The Philippines is a mid-size country in terms of land area, but its population of 108 million makes it the world’s 13th most populous country. At USD 9 277 in purchasing power parity (PPP), GDP per capita in the Philippines is less than half the average GDP per capita of all countries analysed in this report (Table 22.3). Agriculture is an important sector for the Philippines, accounting for almost a quarter of total employment and 9% of GDP (Table 22.3). Farms tend to be small-sized with the average land size at just 1.3 hectare (OECD, 2017[1]).

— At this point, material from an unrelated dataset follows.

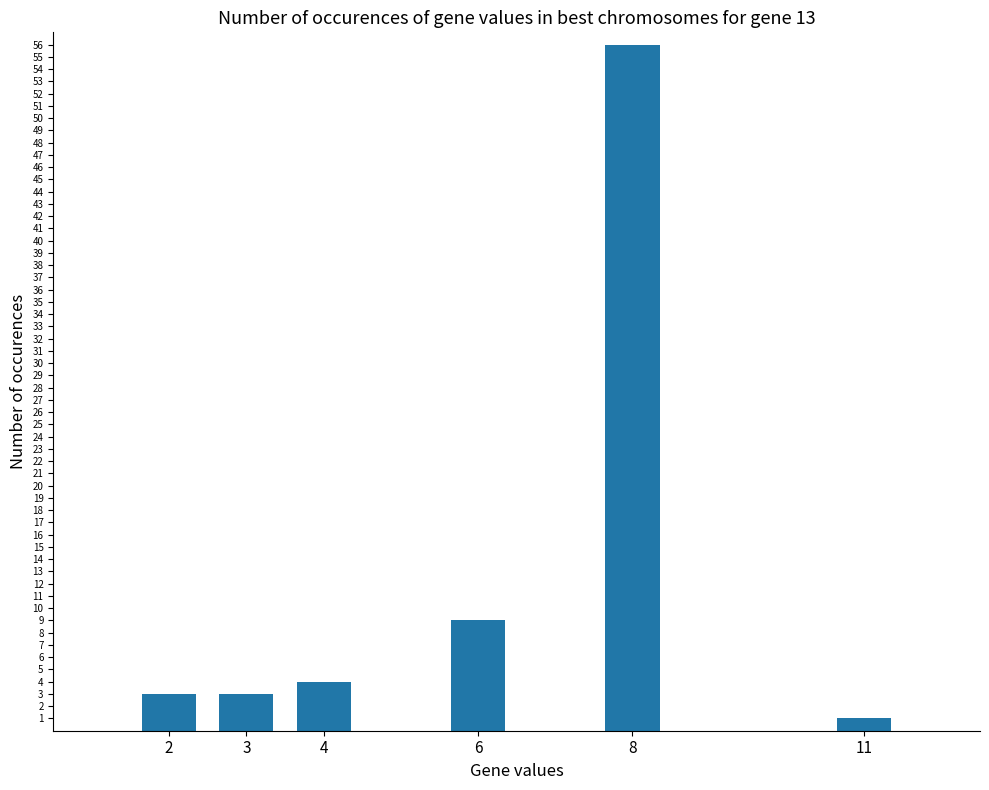

At which category does the chart reach its peak across all series?

8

Since 2012, the Philippines has achieved relatively stable growth of around 6% annually, and enjoys comparatively low levels of unemployment at less than 4%. However, due to the COVID-19 pandemic, the GDP fell by around 10% in 2020. Inflation has been fluctuating and was 4% in 2019 and 2020 (Figure 22.5). Overall, the Philippine economy, including its agro-food sector, integrates well in international markets – as measured by the ratio of trade to GDP at 25% in 2019.

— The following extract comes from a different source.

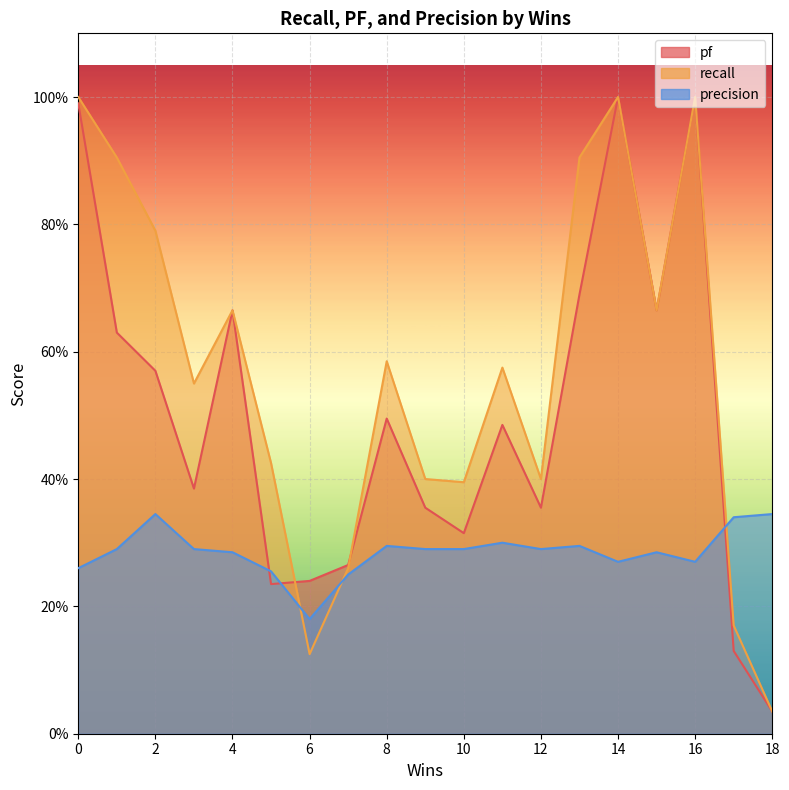

What is the average value of the pf series?

0.5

With limited land and a large population, the Philippines is a growing net importer of agro-food products. Of these imports, three-quarters are processed goods that are used directly for (final) consumption or as intermediate inputs by the processing industry. In contrast, almost half of its exports are primary goods for consumption, and close to a quarter of the exports are processed products going to final consumers (Figure 22.6).

Total Factor Productivity (TFP) in agriculture is estimated to have stalled over the past ten years, down from already low TFP growth during the 1990s. Agricultural output growth has remained relatively slow and has averaged 0.5% per year, well below the world average (Figure 22.7). It has been driven entirely by increased use of both primary factors and intermediary inputs.

Agricultural land resources are under strain from frequent natural disasters, population growth and urbanisation. The Philippines has abundant water resources, of which the agriculture sector is the main user – accounting for almost three-quarters of total freshwater withdrawals (Table 22.4). Nonetheless, shortages can occur during the dry season in some regions. The share of agriculture in total energy use has increased, but remains well below the OECD average. The Nitrogen balance has slightly increased, while that of Phosphorus has declined, but both remain about double the OECD average.

Reference

[1] OECD (2017), Agricultural Policies in the Philippines, OECD Food and Agricultural Reviews, OECD Publishing, Paris, https://dx.doi.org/10.1787/9789264269088-en.

Note

← 1. PHP 3 000 in cash and PHP 2 000 in kind (at PHP 1 000 for rice and PHP 1 000 for chicken and eggs). Beneficiaries can obtain rice, chicken, and eggs using an e-voucher system.